Data custodians should ensure, as far as practicable, the accuracy, currency and completeness of data supplied to an integrating authority. The need to ensure data quality aligns with Principle 1 – Strategic Resource of the High Level Principles for Data Integration involving Commonwealth Data for Statistical and Research Purposes, which specifies the importance of data custodians following good data management practices and maintaining the quality attributes of data.
For personal information, quality assurance is also consistent with Australian Privacy Principle 10 of the Privacy Act 1988 which requires an APP entity (in this case the Commonwealth data custodian) to ensure that the personal information it collects is accurate, up to data and complete and that reasonable steps are taken to ensure that the personal information it uses or discloses is also accurate, up to data, complete and relevant, having regard to the purpose of the use or disclosure.
Equivalent principles for business data should also be considered.
Providing data quality statements
Data quality statements are one tool available to Commonwealth data custodians to clearly communicate key characteristics of the data which impact on quality. The purpose of quality statements is to help integrating authorities and data users make informed decisions about fitness for use for their particular purposes. Quality statements should report both the strengths and limitations of the data.
The Australian Bureau of Statistics (ABS) has developed a data quality framework to assist in the preparation of data quality statements, based on the Statistics Canada Quality Assurance Framework and the European Statistics Code of Practice.
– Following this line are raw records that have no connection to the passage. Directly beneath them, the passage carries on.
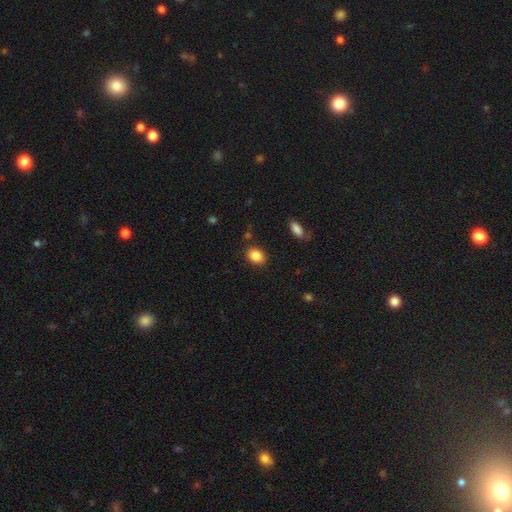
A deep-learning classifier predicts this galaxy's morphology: A smooth galaxy with no disk features (86%) that is in between round and cigar-shaped (66%). Merging: none (86%).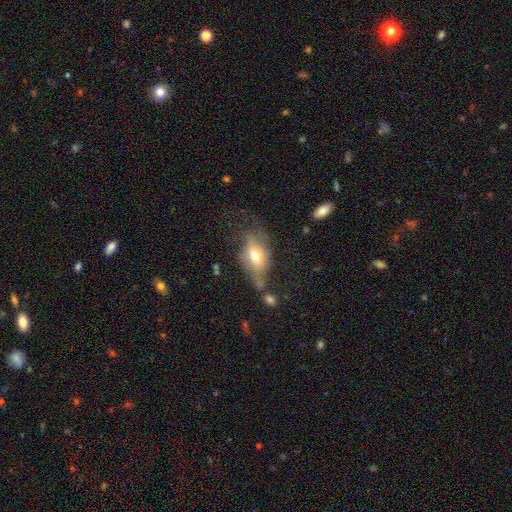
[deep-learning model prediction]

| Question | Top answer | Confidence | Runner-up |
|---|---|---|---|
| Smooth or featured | smooth | 53% | featured or disk (37%) |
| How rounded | in between | 79% | round (13%) |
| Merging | none | 44% | minor disturbance (27%) |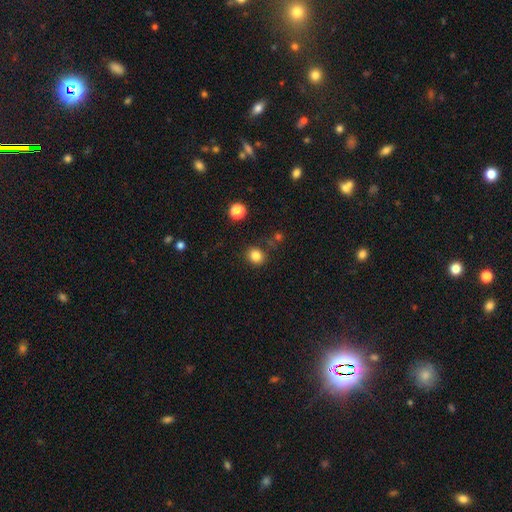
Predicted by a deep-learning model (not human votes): Smooth or featured: smooth — 83% (star or artifact — 12%)
How rounded: round — 79% (in between — 20%)
Merging: none — 83% (minor disturbance — 10%)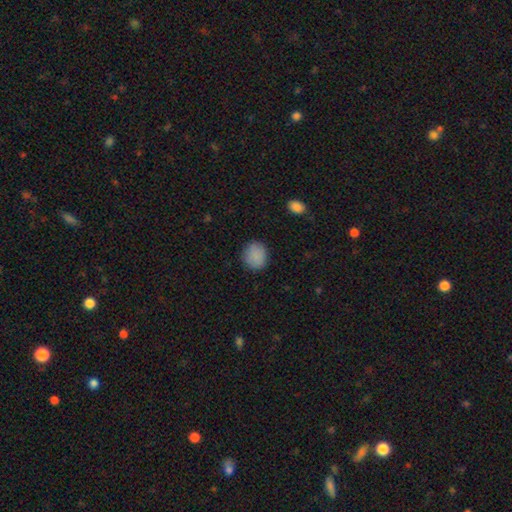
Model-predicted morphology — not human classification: Q: Smooth or featured?
A: smooth (88%); runner-up: star or artifact (9%)
Q: How rounded?
A: round (74%); runner-up: in between (25%)
Q: Merging?
A: none (86%); runner-up: minor disturbance (10%)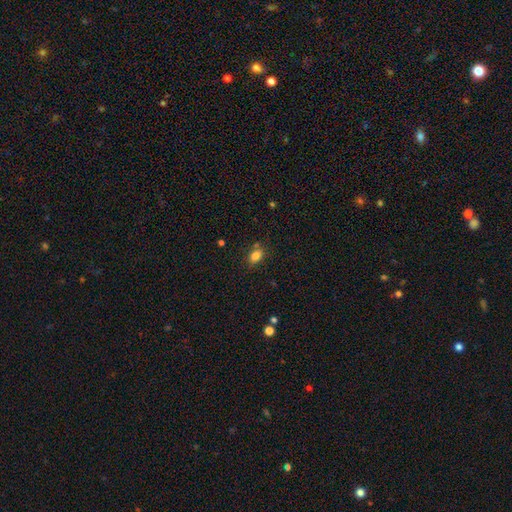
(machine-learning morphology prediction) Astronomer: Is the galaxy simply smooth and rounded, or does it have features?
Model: smooth — 82%.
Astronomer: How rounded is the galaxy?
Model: in between — 78%.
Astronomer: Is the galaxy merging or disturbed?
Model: none — 74%.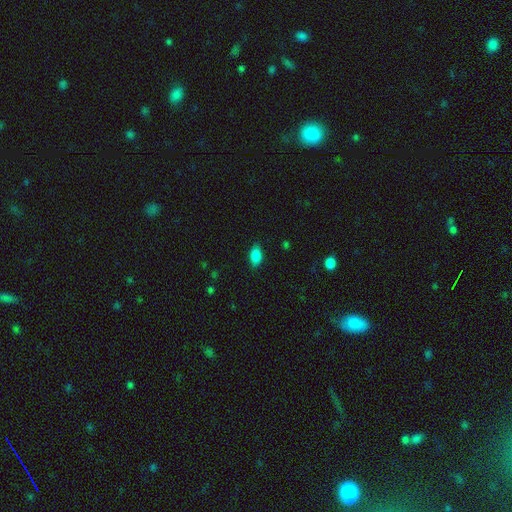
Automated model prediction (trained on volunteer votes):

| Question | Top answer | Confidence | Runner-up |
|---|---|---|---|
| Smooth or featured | smooth | 85% | star or artifact (8%) |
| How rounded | in between | 90% | round (6%) |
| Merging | none | 84% | minor disturbance (12%) |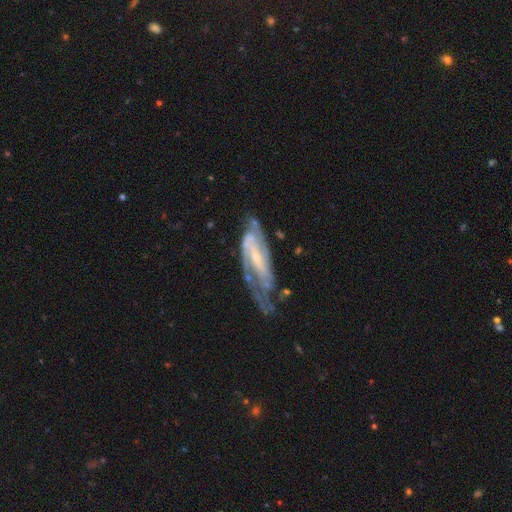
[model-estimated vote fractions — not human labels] The model was most divided on "bar": weak: 39%, strong: 37%, no: 24%. Remaining: spiral arms — yes (94%); edge-on disk — no (88%); smooth or featured — featured or disk (87%); bulge size — small (68%); spiral arm count — 2 (66%); merging — none (55%); spiral winding — medium (44%).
The ABS Data Quality Statement Checklist is a tool available to assist in the preparation of data quality statements, using the ABS Data Quality Framework. The ABS data quality framework is outlined below as an example of the issues that should be addressed in a data quality statement. However, alternative frameworks for assessing and documenting data quality may also be appropriate.
The ABS data quality framework is based on seven dimensions of quality: institutional environment, relevance, timeliness, accuracy, coherence, interpretability and accessibility. All seven dimensions should be included for the purpose of quality assessment and reporting. However, these dimensions are not necessarily equally weighted, as the importance of each dimension may vary depending on the data source and its context. Judgement should be used in making assessments of data quality, ensuring the quality dimensions are evaluated appropriately for the particular context, for example, for the purpose of linking with another dataset for a particular project.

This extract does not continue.